Origin
July 27, 2023, 7:43pm
1
class Lag(nn.Module):
def __init__(self):
super().__init__()
self.linear_relu_stack = nn.Sequential(
nn.Linear(5, 200),
nn.ReLU(),
nn.Linear(200, 1)
)
def forward(self, x_dot, x):
q_dots = x_dot[0:2]
q_dots_transpose = q_dots.t()
mass_matrix = m(x[0],x[1])
KE = 0.5*torch.matmul(q_dots_transpose, torch.matmul(mass_matrix, q_dots))
ke_variabels = torch.square(torch.cat([x[0:2], x[4:]]))
qc_x = (x[5]*x[0]).view(1,1)
x_new = torch.cat((ke_variabels, qc_x),0).view(1,-1)
L_wo_KE = self.linear_relu_stack(x_new)
L = L_wo_KE + KE
return L
When I checked grads with the following code
for name, param in L.named_parameters():
print(name, param.grad)
I got
linear_relu_stack.2.bias None
I am confused. Why my network is training even though some of the grads are None. Please help me out here. Thanks in advance.
Origin
July 27, 2023, 8:55pm
2
@ptrblck @KFrank , Could you please help me with it? Thanks.
The bias
gradient is not None
using your code:
class Lag(nn.Module):
def __init__(self):
super().__init__()
self.linear_relu_stack = nn.Sequential(
nn.Linear(5, 200),
nn.ReLU(),
nn.Linear(200, 1)
)
def forward(self, x_dot, x):
q_dots = x_dot[0:2]
q_dots_transpose = q_dots.t()
mass_matrix = torch.randn(2, 2)
KE = 0.5*torch.matmul(q_dots_transpose, torch.matmul(mass_matrix, q_dots))
ke_variabels = torch.square(torch.cat([x[0:2], x[4:]]))
qc_x = (x[5]*x[0]).view(1,1)
x_new = torch.cat((ke_variabels, qc_x),0).view(1,-1)
L_wo_KE = self.linear_relu_stack(x_new)
L = L_wo_KE + KE
return L
model = Lag()
x_dot = torch.randn(6, 1)
x = torch.randn(6, 1)
out = model(x_dot, x)
out.mean().backward()
for name, param in model.named_parameters():
print(name, param.grad.sum())
# linear_relu_stack.0.weight tensor(-1.8680)

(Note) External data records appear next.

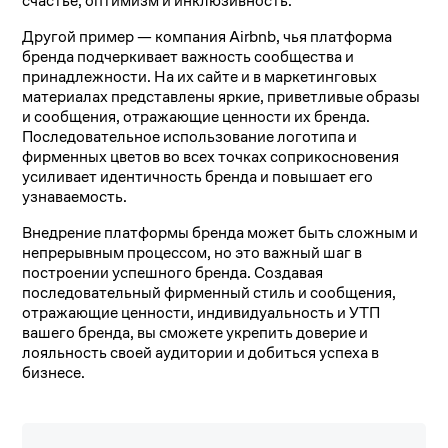
счастье, оптимизм и инклюзивность.
Другой пример — компания Airbnb, чья платформа
бренда подчеркивает важность сообщества и
принадлежности. На их сайте и в маркетинговых
материалах представлены яркие, приветливые образы
и сообщения, отражающие ценности их бренда.
Последовательное использование логотипа и
фирменных цветов во всех точках соприкосновения
усиливает идентичность бренда и повышает его
узнаваемость.
Внедрение платформы бренда может быть сложным и
непрерывным процессом, но это важный шаг в
построении успешного бренда. Создавая
последовательный фирменный стиль и сообщения,
отражающие ценности, индивидуальность и УТП
вашего бренда, вы сможете укрепить доверие и
лояльность своей аудитории и добиться успеха в
бизнесе.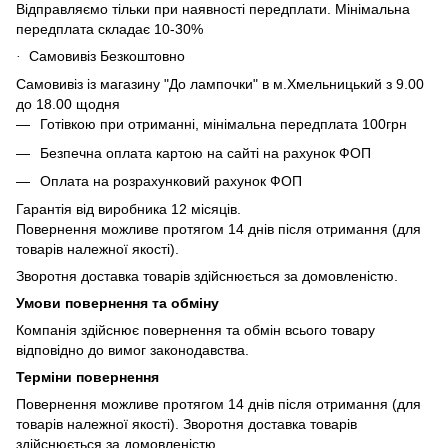
Відправляємо тільки при наявності передплати. Мінімальна
передплата складає 10-30%
Самовивіз Безкоштовно
·
Самовивіз із магазину "До лампочки" в м.Хмельницький з 9.00
до 18.00 щодня
Готівкою при отриманні, мінімальна передплата 100грн
Безпечна оплата картою на сайті на рахунок ФОП
Оплата на розрахунковий рахунок ФОП
Гарантія від виробника 12 місяців.
Повернення можливе протягом 14 днів після отримання (для
товарів належної якості).
Зворотня доставка товарів здійснюється за домовленістю.
Умови повернення та обміну
Компанія здійснює повернення та обмін всього товару
відповідно до вимог законодавства.
Терміни повернення
Повернення можливе протягом 14 днів після отримання (для
товарів належної якості). Зворотня доставка товарів
здійснюється за домовленістю.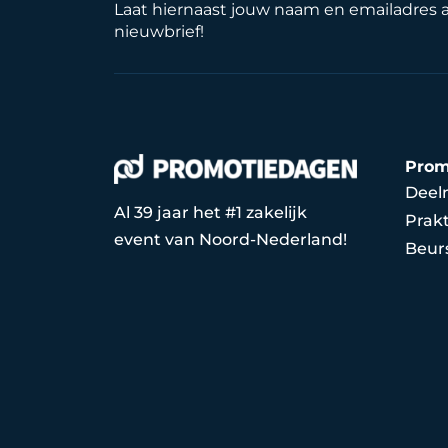
Laat hiernaast jouw naam en emailadres 
nieuwbrief!
Prom
Deel
Al 39 jaar het #1 zakelijk
Prakt
event van Noord-Nederland!
Beur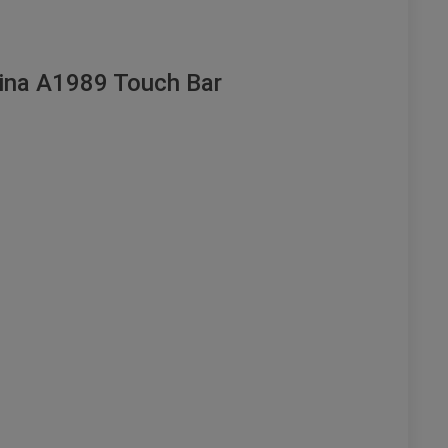
tina A1989 Touch Bar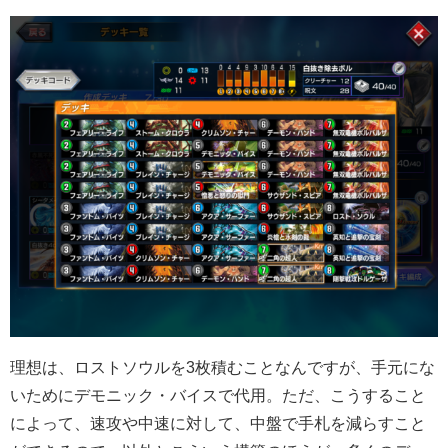
理想は、ロストソウルを3枚積むことなんですが、手元にな
いためにデモニック・バイスで代用。ただ、こうすること
によって、速攻や中速に対して、中盤で手札を減らすこと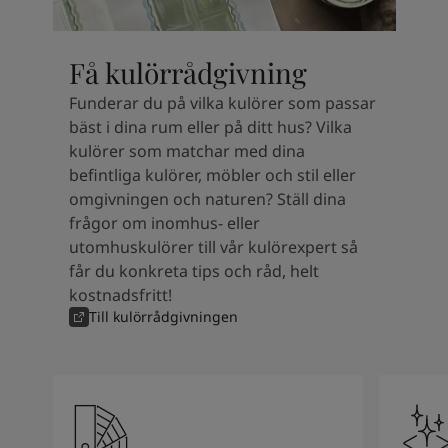
Kenya
-
English
Kuwait
-
Arabic
Lebanon
-
English
Få kulörrådgivning
Libya
-
English
Madagascar
-
English
Funderar du på vilka kulörer som passar
Mauritius
-
English
bäst i dina rum eller på ditt hus? Vilka
Morocco
-
Arabic
kulörer som matchar med dina
Morocco
-
French
befintliga kulörer, möbler och stil eller
Mozambique
-
English
omgivningen och naturen? Ställ dina
Namibia
-
English
frågor om inomhus- eller
Nigeria
-
English
utomhuskulörer till vår kulörexpert så
Oman
-
Arabic
får du konkreta tips och råd, helt
Oman
-
English
kostnadsfritt!
Pakistan
-
English
Till kulörrådgivningen
Qatar
-
Arabic
Qatar
-
English
Saudi
-
Arabic
Saudi
-
English
Senegal
-
English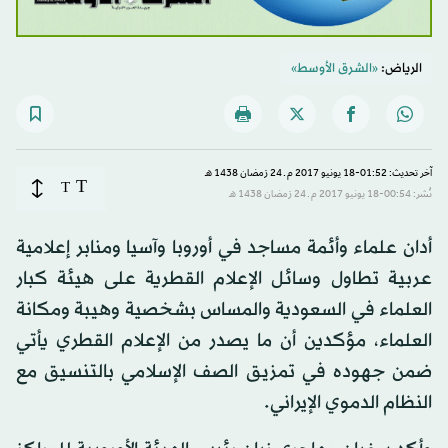
الرياض:
«الشرق الأوسط»
آخر تحديث: 01:52-18 يونيو 2017 م ـ 24 رَمضان 1438 هـ
T
T
نُشر: 00:54-18 يونيو 2017 م ـ 24 رَمضان 1438 هـ
أدان علماء وأئمة مساجد في أوروبا وآسيا ومنابر إعلامية
عربية تطاول وسائل الإعلام القطرية على هيئة كبار
العلماء في السعودية والمساس بشخصية وهيبة ومكانة
العلماء، مؤكدين أن ما يصدر من الإعلام القطري يأتي
ضمن جهوده في تمزيق الصف الإسلامي بالتنسيق مع
النظام الدموي الإيراني.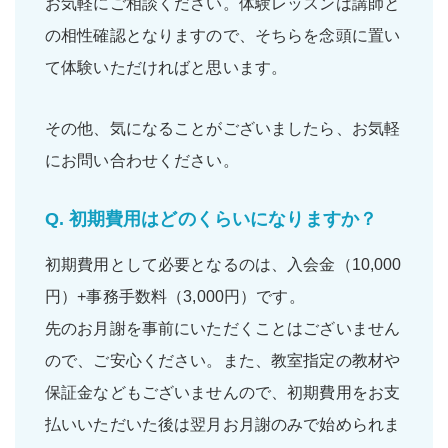
お気軽にご相談ください。体験レッスンは講師と
の相性確認となりますので、そちらを念頭に置い
て体験いただければと思います。
その他、気になることがございましたら、お気軽
にお問い合わせください。
Q.
初期費用はどのくらいになりますか？
初期費用として必要となるのは、入会金（10,000
円）+事務手数料（3,000円）です。
先のお月謝を事前にいただくことはございません
ので、ご安心ください。また、教室指定の教材や
保証金などもございませんので、初期費用をお支
払いいただいた後は翌月お月謝のみで始められま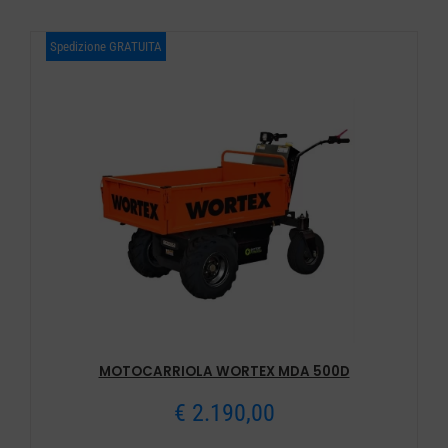
Spedizione GRATUITA
MOTOCARRIOLA WORTEX MDA 500D
€
2.190,00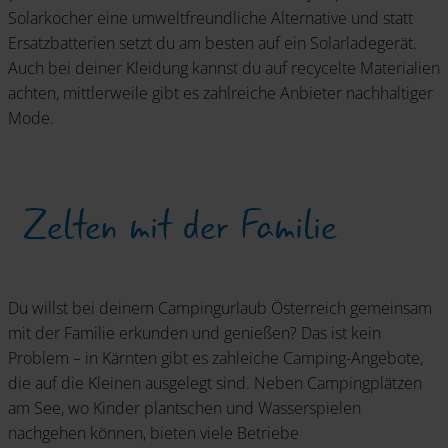
Solarkocher eine umweltfreundliche Alternative und statt
Ersatzbatterien setzt du am besten auf ein Solarladegerät.
Auch bei deiner Kleidung kannst du auf recycelte Materialien
achten, mittlerweile gibt es zahlreiche Anbieter nachhaltiger
Mode.
Zelten mit der Familie
Du willst bei deinem Campingurlaub Österreich gemeinsam
mit der Familie erkunden und genießen? Das ist kein
Problem – in Kärnten gibt es zahleiche Camping-Angebote,
die auf die Kleinen ausgelegt sind. Neben Campingplätzen
am See, wo Kinder plantschen und Wasserspielen
nachgehen können, bieten viele Betriebe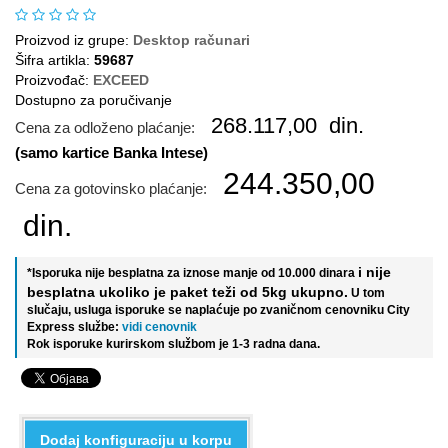
Proizvod iz grupe:
Desktop računari
Šifra artikla:
59687
Proizvođač:
EXCEED
Dostupno za poručivanje
268.117,00
din.
Cena za odloženo plaćanje:
(samo kartice Banka Intese)
244.350,00
Cena za gotovinsko plaćanje:
din.
i nije
*Isporuka nije besplatna za iznose manje od 10.000 dinara
besplatna ukoliko je paket teži od 5kg ukupno.
U tom
slučaju, usluga isporuke se naplaćuje po zvaničnom cenovniku City
Express službe:
vidi cenovnik
Rok isporuke kurirskom službom je 1-3 radna dana.
Dodaj konfiguraciju u korpu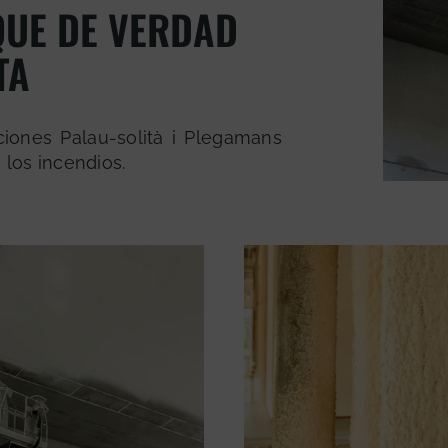
QUE DE VERDAD
TA
ciones Palau-solità i Plegamans
los incendios.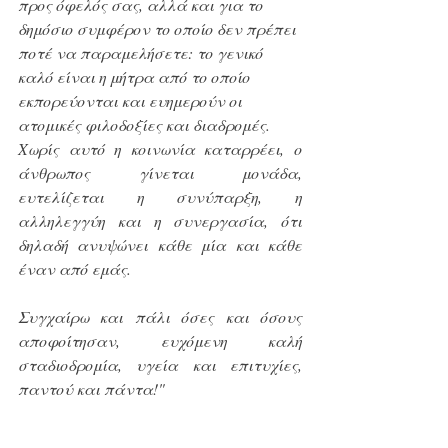
προς όφελός σας, αλλά και για το 
δημόσιο συμφέρον το οποίο δεν πρέπει 
ποτέ να παραμελήσετε: το γενικό 
καλό είναι η μήτρα από το οποίο 
εκπορεύονται και ευημερούν οι 
ατομικές φιλοδοξίες και διαδρομές.
Χωρίς αυτό η κοινωνία καταρρέει, ο 
άνθρωπος γίνεται μονάδα, 
ευτελίζεται η συνύπαρξη, η 
αλληλεγγύη και η συνεργασία, ότι 
δηλαδή ανυψώνει κάθε μία και κάθε 
έναν από εμάς.
Συγχαίρω και πάλι όσες και όσους 
αποφοίτησαν, ευχόμενη καλή 
σταδιοδρομία, υγεία και επιτυχίες, 
παντού και πάντα!"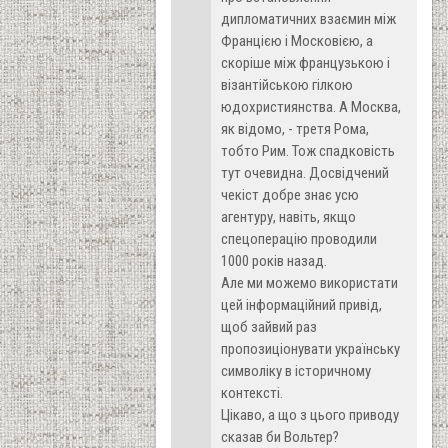
дипломатичних взаємин між
Францією і Московією, а
скоріше між французькою і
візантійською гілкою
юдохристиянства. А Москва,
як відомо, - третя Рома,
тобто Рим. Тож спадковість
тут очевидна. Досвідчений
чекіст добре знає усю
агентуру, навіть, якщо
спецоперацію проводили
1000 років назад.
Але ми можемо використати
цей інформаційний привід,
щоб зайвий раз
пропозиціонувати українську
символіку в історичному
контексті.
Цікаво, а що з цього приводу
сказав би Вольтер?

# linear_relu_stack.0.bias tensor(-0.6111)
# linear_relu_stack.2.weight tensor(39.8814)
# linear_relu_stack.2.bias tensor(1.)
Note that I needed to replace the undefined mass_matrix
with a random tensor, but I don’t see how this would affect the gradients.
Also, I would recommend avoiding tagging specific users as it could discourage others to post a valid response.
Origin
July 28, 2023, 7:15pm
4
Got it. Thanks. I will recheck it.
Origin
July 28, 2023, 7:39pm
5
def EOM(L, D, x, x_dot, x_dd): # x = [q1,q2, I , qc] ..... x_dot = [q1_dot , q2_dot, I_dot, qc_dot] , .... x_dd = [q1_dd, q2_dd]
dL_dxdot = grad(L, x_dot, create_graph=True, retain_graph= True)
dL_q1dot_xdot = grad(dL_dxdot[0][0], x_dot, create_graph = True, retain_graph= True)
dD_xdot = grad(D,x_dot, create_graph=True, retain_graph= True)
dD_x = grad(D,x, create_graph=True, retain_graph= True)
dL_dx = grad(L, x, create_graph=True, retain_graph= True)
dL_I_x = grad(dL_dx[0][4],x, create_graph = True, retain_graph= True)
dL_q2dot_xdot = grad(dL_dxdot[0][1], x_dot, create_graph = True, retain_graph= True)
q1_eom = dL_q1dot_xdot[0][0]* x_dd[0] + grad(L, x, retain_graph= True)[0][0] + dD_xdot[0][0]
q2_eom = dL_q2dot_xdot[0][1]* x_dd[1] + grad(L, x, retain_graph= True)[0][1] + dD_xdot[0][1]
i_eom = dL_I_x[0][4]*x_dot[4] + dD_x[0][4]
qc_eom = - dL_dx[0][5] + dD_xdot[0][5]
return q1_eom, q2_eom, i_eom, qc_eom
I feel that I am making some mistakes in calculating the gradients. Can anyone find where the computational graph is detaching or the code is perfectly fine?
Origin
July 30, 2023, 5:42pm
6
Please help me out here. I could give more information if needed. Thanks.